Dampak Awal dan Koordinasi Penanganan Banjir Buol
Hujan deras yang mengguyur wilayah Kecamatan Lakea, Kabupaten Buol, menjadi pemicu utama luapan Sungai Lakea II. Air sungai yang meluap kemudian merendam permukiman warga di Desa Lakea II dan Desa Ngune pada Rabu malam. Kejadian ini berlangsung sekitar pukul 20.00 WITA setelah hujan turun tanpa henti selama beberapa jam.
Berdasarkan data sementara yang berhasil dihimpun oleh tim di lapangan, sekitar 500 kepala keluarga (KK) di Desa Lakea II telah teridentifikasi terdampak langsung oleh banjir.

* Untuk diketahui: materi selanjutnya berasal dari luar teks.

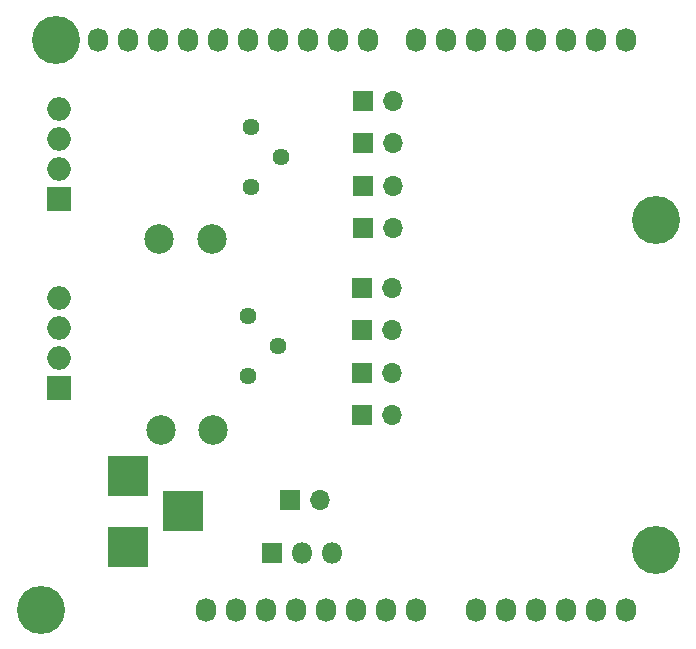
<source format=gbr>
G04 #@! TF.GenerationSoftware,KiCad,Pcbnew,(5.0.0-rc3-dev-14-g1a2291879)*
G04 #@! TF.CreationDate,2019-01-08T02:03:16-05:00*
G04 #@! TF.ProjectId,LoadCellShield,4C6F616443656C6C536869656C642E6B,rev?*
G04 #@! TF.SameCoordinates,Original*
G04 #@! TF.FileFunction,Soldermask,Bot*
G04 #@! TF.FilePolarity,Negative*
%FSLAX46Y46*%
G04 Gerber Fmt 4.6, Leading zero omitted, Abs format (unit mm)*
G04 Created by KiCad (PCBNEW (5.0.0-rc3-dev-14-g1a2291879)) date 01/08/19 02:03:16*
%MOMM*%
%LPD*%
G01*
G04 APERTURE LIST*
%ADD10C,2.499360*%
%ADD11R,3.500000X3.500000*%
%ADD12O,1.998980X1.998980*%
%ADD13R,1.998980X1.998980*%
%ADD14O,1.727200X2.032000*%
%ADD15C,4.064000*%
%ADD16C,1.440000*%
%ADD17O,1.700000X1.700000*%
%ADD18R,1.700000X1.700000*%
%ADD19O,1.800000X1.800000*%
%ADD20R,1.800000X1.800000*%
G04 APERTURE END LIST*
D10*
G04 #@! TO.C,TP11*
X135001000Y-92456000D03*
G04 #@! TD*
G04 #@! TO.C,TP12*
X139446000Y-92456000D03*
G04 #@! TD*
G04 #@! TO.C,TP10*
X139573000Y-108585000D03*
G04 #@! TD*
G04 #@! TO.C,TP9*
X135128000Y-108585000D03*
G04 #@! TD*
D11*
G04 #@! TO.C,J7*
X132334000Y-112491000D03*
X132334000Y-118491000D03*
X137034000Y-115491000D03*
G04 #@! TD*
D12*
G04 #@! TO.C,J2*
X126492000Y-83947000D03*
X126492000Y-86487000D03*
D13*
X126492000Y-89027000D03*
D12*
X126492000Y-81407000D03*
G04 #@! TD*
D14*
G04 #@! TO.C,P1*
X138938000Y-123825000D03*
X141478000Y-123825000D03*
X144018000Y-123825000D03*
X146558000Y-123825000D03*
X149098000Y-123825000D03*
X151638000Y-123825000D03*
X154178000Y-123825000D03*
X156718000Y-123825000D03*
G04 #@! TD*
G04 #@! TO.C,P2*
X161798000Y-123825000D03*
X164338000Y-123825000D03*
X166878000Y-123825000D03*
X169418000Y-123825000D03*
X171958000Y-123825000D03*
X174498000Y-123825000D03*
G04 #@! TD*
G04 #@! TO.C,P3*
X129794000Y-75565000D03*
X132334000Y-75565000D03*
X134874000Y-75565000D03*
X137414000Y-75565000D03*
X139954000Y-75565000D03*
X142494000Y-75565000D03*
X145034000Y-75565000D03*
X147574000Y-75565000D03*
X150114000Y-75565000D03*
X152654000Y-75565000D03*
G04 #@! TD*
G04 #@! TO.C,P4*
X156718000Y-75565000D03*
X159258000Y-75565000D03*
X161798000Y-75565000D03*
X164338000Y-75565000D03*
X166878000Y-75565000D03*
X169418000Y-75565000D03*
X171958000Y-75565000D03*
X174498000Y-75565000D03*
G04 #@! TD*
D15*
G04 #@! TO.C,P5*
X124968000Y-123825000D03*
G04 #@! TD*
G04 #@! TO.C,P6*
X177038000Y-118745000D03*
G04 #@! TD*
G04 #@! TO.C,P7*
X126238000Y-75565000D03*
G04 #@! TD*
G04 #@! TO.C,P8*
X177038000Y-90805000D03*
G04 #@! TD*
D12*
G04 #@! TO.C,J1*
X126492000Y-97409000D03*
D13*
X126492000Y-105029000D03*
D12*
X126492000Y-102489000D03*
X126492000Y-99949000D03*
G04 #@! TD*
D16*
G04 #@! TO.C,RV1*
X142494000Y-104013000D03*
X145034000Y-101473000D03*
X142494000Y-98933000D03*
G04 #@! TD*
G04 #@! TO.C,RV2*
X142748000Y-82931000D03*
X145288000Y-85471000D03*
X142748000Y-88011000D03*
G04 #@! TD*
D17*
G04 #@! TO.C,TP1*
X154775232Y-91527945D03*
D18*
X152235232Y-91527945D03*
G04 #@! TD*
G04 #@! TO.C,TP2*
X152235232Y-87927945D03*
D17*
X154775232Y-87927945D03*
G04 #@! TD*
G04 #@! TO.C,TP3*
X154775232Y-84327945D03*
D18*
X152235232Y-84327945D03*
G04 #@! TD*
G04 #@! TO.C,TP4*
X152235232Y-80727945D03*
D17*
X154775232Y-80727945D03*
G04 #@! TD*
G04 #@! TO.C,TP5*
X154742641Y-107386568D03*
D18*
X152202641Y-107386568D03*
G04 #@! TD*
G04 #@! TO.C,TP6*
X152202641Y-103786568D03*
D17*
X154742641Y-103786568D03*
G04 #@! TD*
G04 #@! TO.C,TP7*
X154742641Y-100186568D03*
D18*
X152202641Y-100186568D03*
G04 #@! TD*
G04 #@! TO.C,TP8*
X152202641Y-96586568D03*
D17*
X154742641Y-96586568D03*
G04 #@! TD*
D19*
G04 #@! TO.C,U1*
X149606000Y-118999000D03*
X147066000Y-118999000D03*
D20*
X144526000Y-118999000D03*
G04 #@! TD*
D18*
G04 #@! TO.C,REF\002A\002A*
X146050000Y-114554000D03*
D17*
X148590000Y-114554000D03*
G04 #@! TD*
M02*

</source>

Sementara itu, jumlah pasti warga yang terdampak di Desa Ngune masih dalam proses pendataan oleh petugas. BPBD terus berupaya mengumpulkan informasi lengkap mengenai skala kerusakan dan kebutuhan masyarakat.
Plt Kepala Pelaksana BPBD Sulteng, Asbudianto, menegaskan bahwa hingga saat ini, tidak ada laporan mengenai korban jiwa akibat peristiwa banjir Buol ini. Selain itu, belum ada warga yang dilaporkan harus mengungsi dari rumah mereka. Situasi ini menunjukkan bahwa penanganan awal berjalan baik dalam mengantisipasi dampak yang lebih buruk bagi penduduk setempat.
Respons Cepat BPBD dan Upaya Mitigasi Jangka Panjang
BPBD Sulteng telah mengambil langkah cepat dengan berkoordinasi langsung dengan Tim Reaksi Cepat (TRC) BPBD Kabupaten Buol segera setelah laporan diterima. Tim gabungan ini segera melakukan asesmen di lokasi terdampak untuk mendapatkan gambaran kondisi riil dan menentukan prioritas penanganan. Penilaian lapangan sangat penting untuk menentukan jenis bantuan yang paling dibutuhkan oleh masyarakat.
Koordinasi antara BPBD Provinsi dan Kabupaten bertujuan untuk memastikan penanganan banjir Buol berjalan efektif dan terstruktur. Mereka bekerja sama dalam mengumpulkan data, menyalurkan bantuan logistik jika diperlukan, serta merencanakan langkah mitigasi jangka panjang. Komunikasi yang intensif menjadi kunci dalam situasi darurat seperti ini untuk memberikan respons yang cepat dan tepat.
Identifikasi kebutuhan mendesak telah dilakukan oleh tim di lapangan. Salah satu prioritas utama adalah pembangunan tanggul sungai yang lebih kokoh di sepanjang aliran Sungai Lakea II. Selain itu, normalisasi atau pengerukan Sungai Lakea II juga dianggap krusial untuk meningkatkan kapasitas sungai dan mencegah terulangnya kejadian banjir di masa mendatang, demi keamanan warga.
Meskipun laporan terbaru menyebutkan bahwa hujan telah reda, ketinggian air di beberapa lokasi terdampak masih menunjukkan peningkatan. Kondisi ini memerlukan pemantauan berkelanjutan dari pihak BPBD dan instansi terkait untuk memastikan keselamatan warga. Masyarakat diimbau untuk tetap waspada dan selalu mengikuti arahan dari petugas penanggulangan bencana demi keamanan bersama.